How to complete this task » Reproduce the lines below word for word, omitting the pictures.

##########

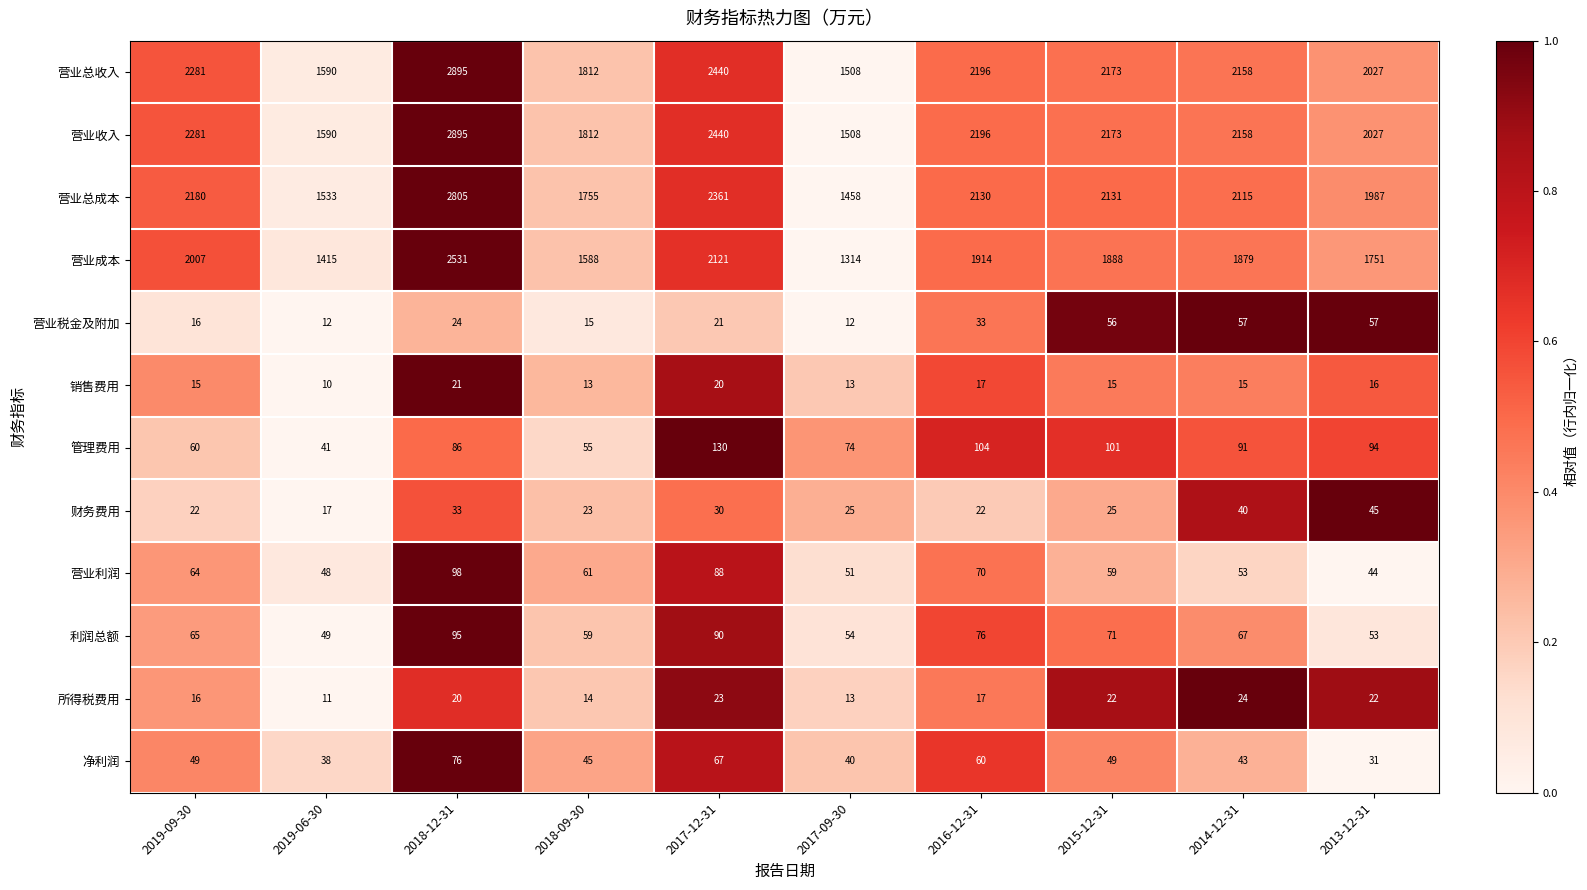

What is the approximate value of 营业税金及附加 at 2019-06-30?

12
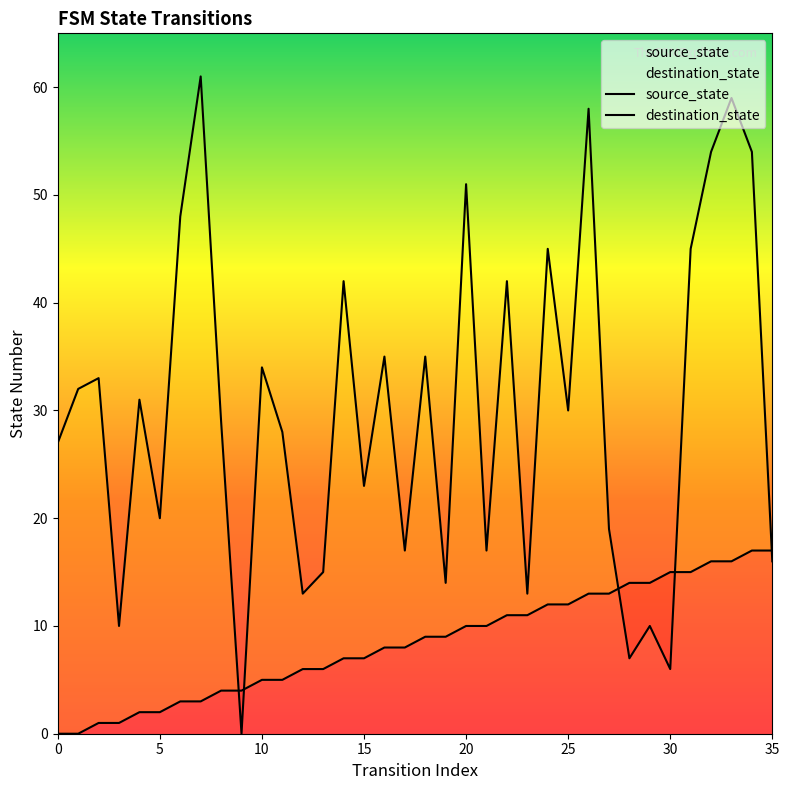

How many distinct data groups are displayed?

2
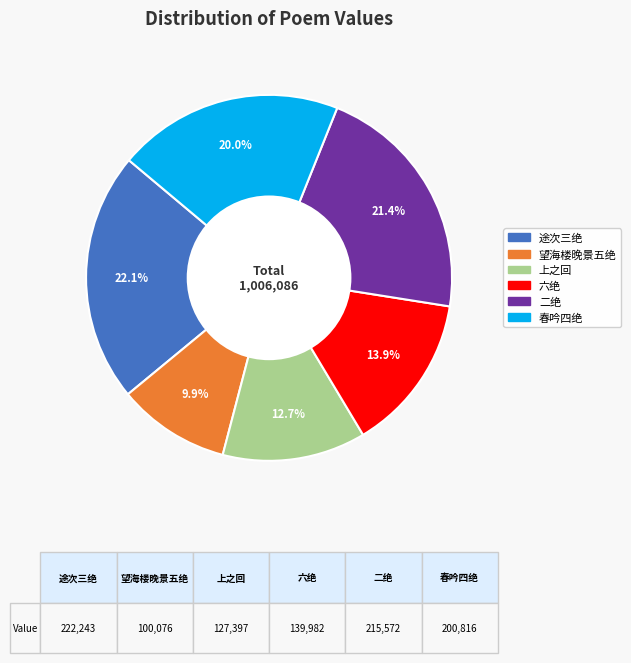

Is there any slice that represents more than half of the pie?

No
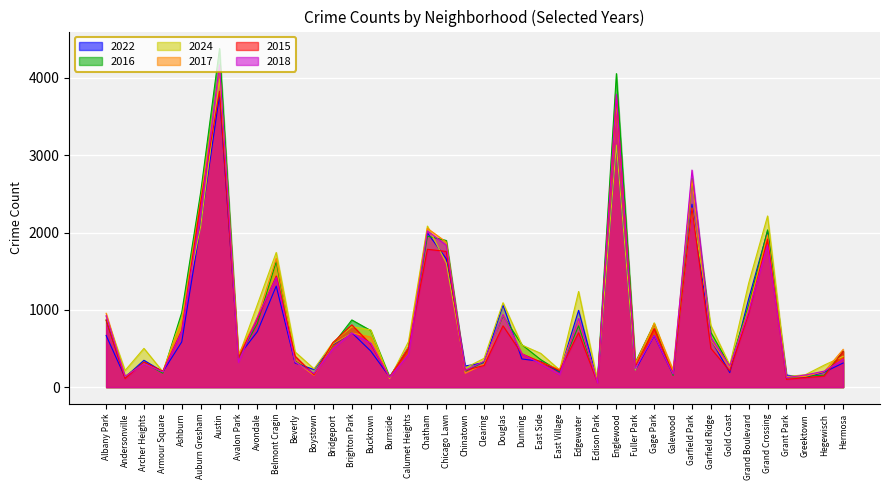

Between which two adjacent categories do 2017 and 2022 first intersect?

Andersonville and Archer Heights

##########

Output of the exercise »
What is the approximate value of 营业税金及附加 at 2019-06-30?

12

How many distinct data groups are displayed?

2

Is there any slice that represents more than half of the pie?

No

Between which two adjacent categories do 2017 and 2022 first intersect?

Andersonville and Archer Heights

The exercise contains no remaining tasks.